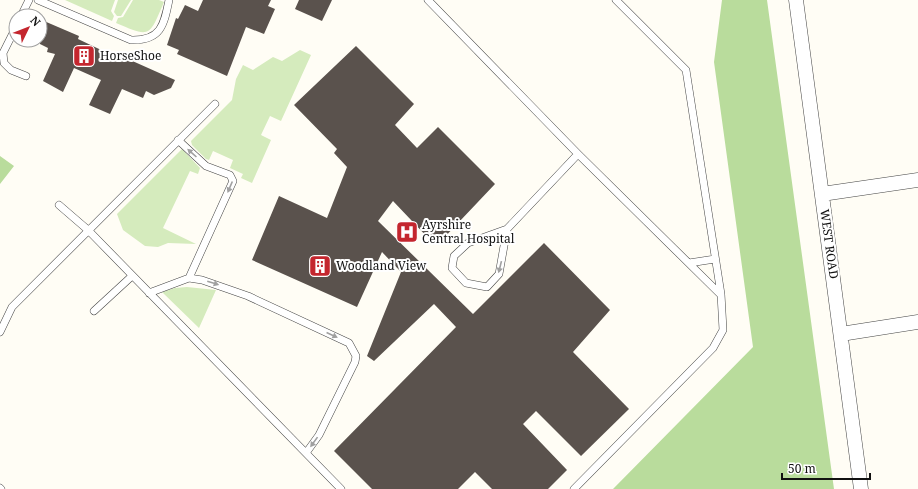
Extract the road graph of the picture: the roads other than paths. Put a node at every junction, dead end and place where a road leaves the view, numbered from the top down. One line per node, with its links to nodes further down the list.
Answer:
1 (38, 0): 2 (lane)
2 (169, 0)
3 (428, 0): 10 (lane)
4 (616, 0): 16 (lane)
5 (796, 0): 12 (street, WEST ROAD)
6 (8, 42): 7 (lane)
7 (26, 76)
8 (215, 104): 9 (lane)
9 (178, 140): 15 (lane); 19 (lane)
10 (578, 154): 14 (lane); 17 (lane)
11 (918, 180): 12 (street)
12 (822, 194): 25 (street, WEST ROAD)
13 (59, 205): 15 (lane)
14 (507, 229): 14 (lane, one-way to 14)
15 (88, 230): 18 (lane); 24 (lane)
16 (715, 259): 17 (lane); 21 (lane)
17 (689, 263): 21 (lane)
18 (132, 276): 20 (lane); 22 (lane)
19 (189, 278): 20 (lane); 26 (lane, one-way to 26)
20 (149, 293): 26 (lane)
21 (721, 294): 28 (lane)
22 (94, 311)
23 (918, 322): 25 (street)
24 (0, 332)
25 (841, 334): 29 (street, WEST ROAD)
26 (306, 453): 27 (lane)
27 (341, 489)
28 (574, 489)
29 (861, 489)

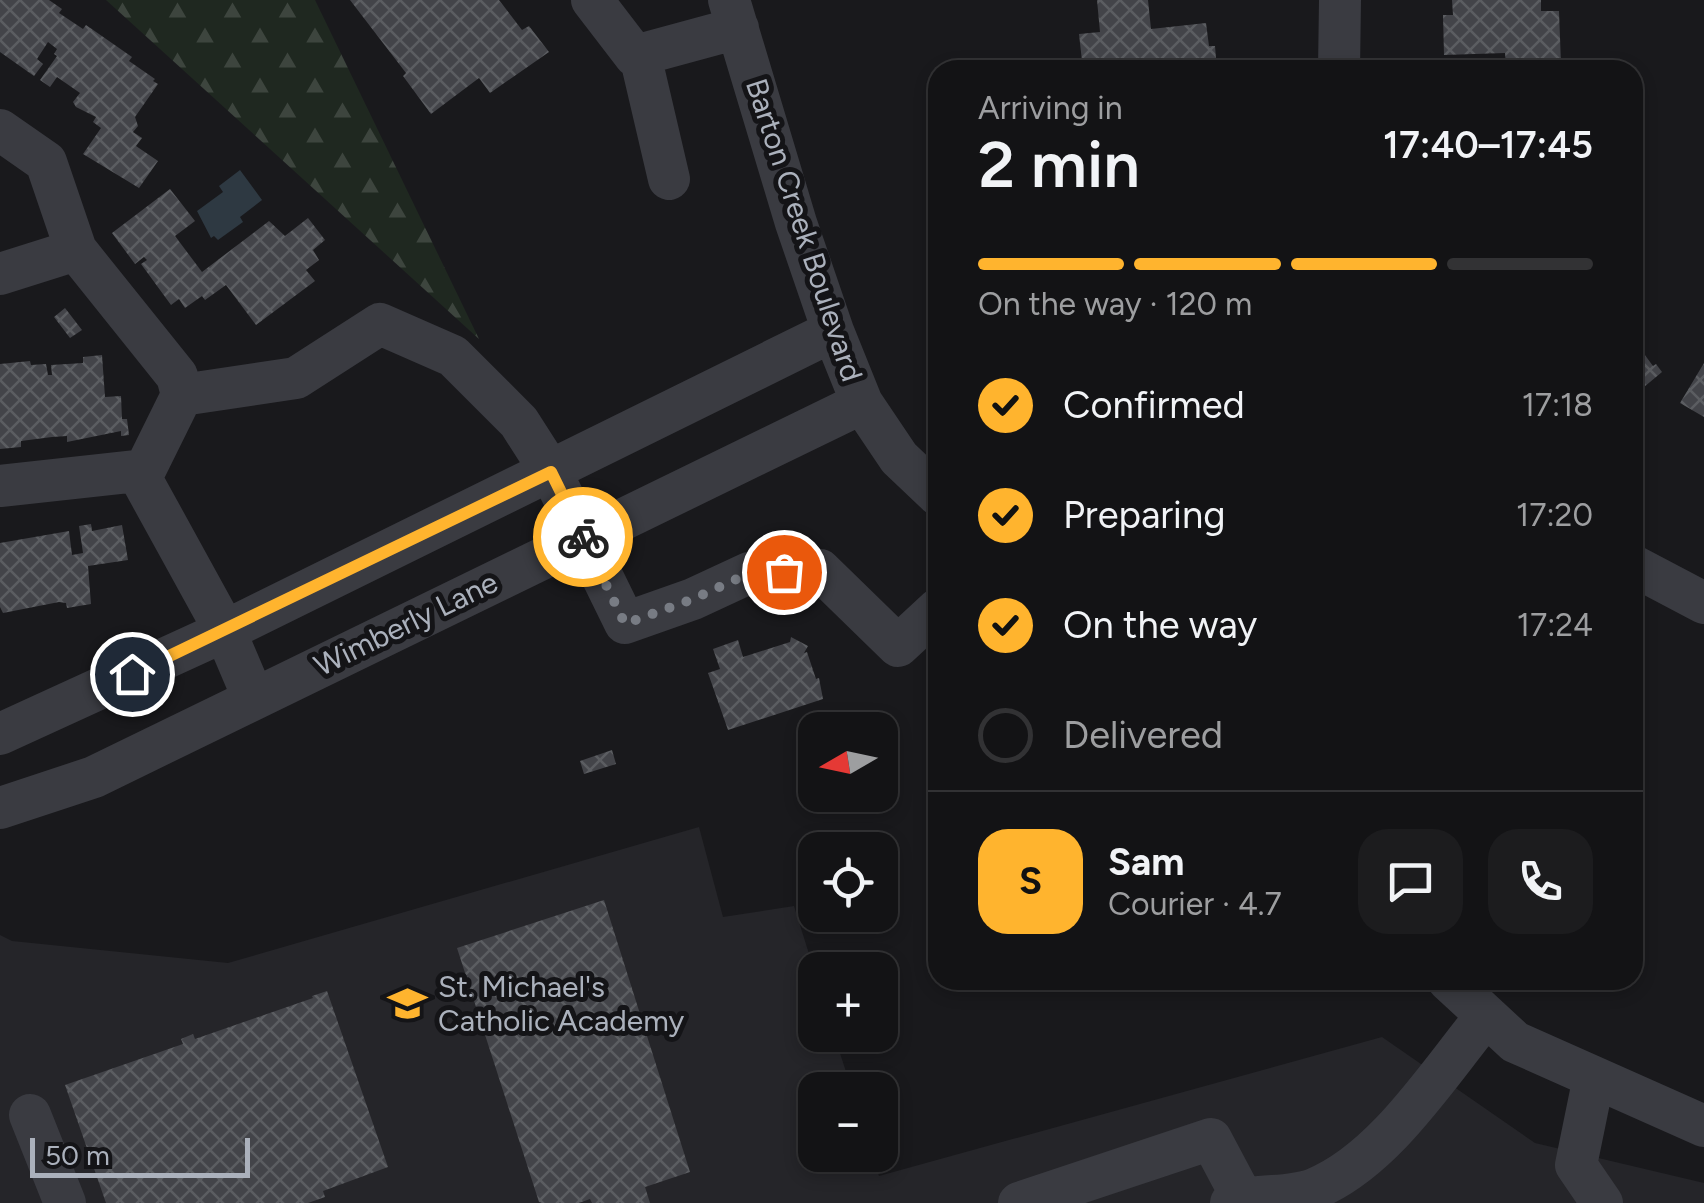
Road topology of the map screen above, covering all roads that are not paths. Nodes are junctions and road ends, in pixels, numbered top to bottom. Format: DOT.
graph roads {
  1 [pos="592,0"];
  2 [pos="1340,0"];
  3 [pos="734,14"];
  4 [pos="640,55"];
  5 [pos="1339,60"];
  6 [pos="0,130"];
  7 [pos="669,179"];
  8 [pos="76,250"];
  9 [pos="0,274"];
  10 [pos="832,330"];
  11 [pos="182,394"];
  12 [pos="862,403"];
  13 [pos="551,472"];
  14 [pos="133,475"];
  15 [pos="0,486"];
  16 [pos="928,486"];
  17 [pos="584,538"];
  18 [pos="1643,571"];
  19 [pos="1704,603"];
  20 [pos="928,618"];
  21 [pos="225,630"];
  22 [pos="253,697"];
  23 [pos="0,734"];
  24 [pos="0,808"];
  25 [pos="1459,990"];
  26 [pos="1486,1016"];
  27 [pos="1594,1077"];
  28 [pos="30,1115"];
  29 [pos="1704,1126"];
  30 [pos="1240,1201"];
  31 [pos="65,1203"];
  32 [pos="1020,1203"];
  33 [pos="1602,1203"];
  1 -- 4 [label="street"];
  2 -- 5 [label="street"];
  3 -- 4 [label="street"];
  3 -- 10 [label="street, Barton Creek Boulevard"];
  4 -- 7 [label="street"];
  6 -- 8 [label="street"];
  8 -- 9 [label="street"];
  8 -- 11 [label="street"];
  10 -- 12 [label="street, Barton Creek Boulevard"];
  10 -- 13 [label="street"];
  11 -- 13 [label="street"];
  11 -- 14 [label="street"];
  12 -- 16 [label="street, Barton Creek Boulevard"];
  12 -- 17 [label="street, Wimberly Lane"];
  13 -- 17 [label="street"];
  13 -- 21 [label="street"];
  14 -- 15 [label="street"];
  14 -- 21 [label="street"];
  17 -- 20 [label="street"];
  17 -- 22 [label="street, Wimberly Lane"];
  18 -- 19 [label="street"];
  21 -- 22 [label="street"];
  21 -- 23 [label="street"];
  22 -- 24 [label="street, Wimberly Lane"];
  25 -- 26 [label="street"];
  26 -- 27 [label="street"];
  26 -- 30 [label="street"];
  27 -- 29 [label="street"];
  27 -- 33 [label="street"];
  28 -- 31 [label="street"];
  30 -- 32 [label="street"];
}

> _Task brief_: Write the data out again exactly, but without its images.

> _Your solution_:
Extract the road graph of the picture: the roads other than paths. Put a node at every junction, dead end and place where a road leaves the view, numbered from the top down. One line per node, with its links to nodes further down the list.
Answer:
1 (38, 0): 2 (lane)
2 (169, 0)
3 (428, 0): 10 (lane)
4 (616, 0): 16 (lane)
5 (796, 0): 12 (street, WEST ROAD)
6 (8, 42): 7 (lane)
7 (26, 76)
8 (215, 104): 9 (lane)
9 (178, 140): 15 (lane); 19 (lane)
10 (578, 154): 14 (lane); 17 (lane)
11 (918, 180): 12 (street)
12 (822, 194): 25 (street, WEST ROAD)
13 (59, 205): 15 (lane)
14 (507, 229): 14 (lane, one-way to 14)
15 (88, 230): 18 (lane); 24 (lane)
16 (715, 259): 17 (lane); 21 (lane)
17 (689, 263): 21 (lane)
18 (132, 276): 20 (lane); 22 (lane)
19 (189, 278): 20 (lane); 26 (lane, one-way to 26)
20 (149, 293): 26 (lane)
21 (721, 294): 28 (lane)
22 (94, 311)
23 (918, 322): 25 (street)
24 (0, 332)
25 (841, 334): 29 (street, WEST ROAD)
26 (306, 453): 27 (lane)
27 (341, 489)
28 (574, 489)
29 (861, 489)

Road topology of the map screen above, covering all roads that are not paths. Nodes are junctions and road ends, in pixels, numbered top to bottom. Format: DOT.
graph roads {
  1 [pos="592,0"];
  2 [pos="1340,0"];
  3 [pos="734,14"];
  4 [pos="640,55"];
  5 [pos="1339,60"];
  6 [pos="0,130"];
  7 [pos="669,179"];
  8 [pos="76,250"];
  9 [pos="0,274"];
  10 [pos="832,330"];
  11 [pos="182,394"];
  12 [pos="862,403"];
  13 [pos="551,472"];
  14 [pos="133,475"];
  15 [pos="0,486"];
  16 [pos="928,486"];
  17 [pos="584,538"];
  18 [pos="1643,571"];
  19 [pos="1704,603"];
  20 [pos="928,618"];
  21 [pos="225,630"];
  22 [pos="253,697"];
  23 [pos="0,734"];
  24 [pos="0,808"];
  25 [pos="1459,990"];
  26 [pos="1486,1016"];
  27 [pos="1594,1077"];
  28 [pos="30,1115"];
  29 [pos="1704,1126"];
  30 [pos="1240,1201"];
  31 [pos="65,1203"];
  32 [pos="1020,1203"];
  33 [pos="1602,1203"];
  1 -- 4 [label="street"];
  2 -- 5 [label="street"];
  3 -- 4 [label="street"];
  3 -- 10 [label="street, Barton Creek Boulevard"];
  4 -- 7 [label="street"];
  6 -- 8 [label="street"];
  8 -- 9 [label="street"];
  8 -- 11 [label="street"];
  10 -- 12 [label="street, Barton Creek Boulevard"];
  10 -- 13 [label="street"];
  11 -- 13 [label="street"];
  11 -- 14 [label="street"];
  12 -- 16 [label="street, Barton Creek Boulevard"];
  12 -- 17 [label="street, Wimberly Lane"];
  13 -- 17 [label="street"];
  13 -- 21 [label="street"];
  14 -- 15 [label="street"];
  14 -- 21 [label="street"];
  17 -- 20 [label="street"];
  17 -- 22 [label="street, Wimberly Lane"];
  18 -- 19 [label="street"];
  21 -- 22 [label="street"];
  21 -- 23 [label="street"];
  22 -- 24 [label="street, Wimberly Lane"];
  25 -- 26 [label="street"];
  26 -- 27 [label="street"];
  26 -- 30 [label="street"];
  27 -- 29 [label="street"];
  27 -- 33 [label="street"];
  28 -- 31 [label="street"];
  30 -- 32 [label="street"];
}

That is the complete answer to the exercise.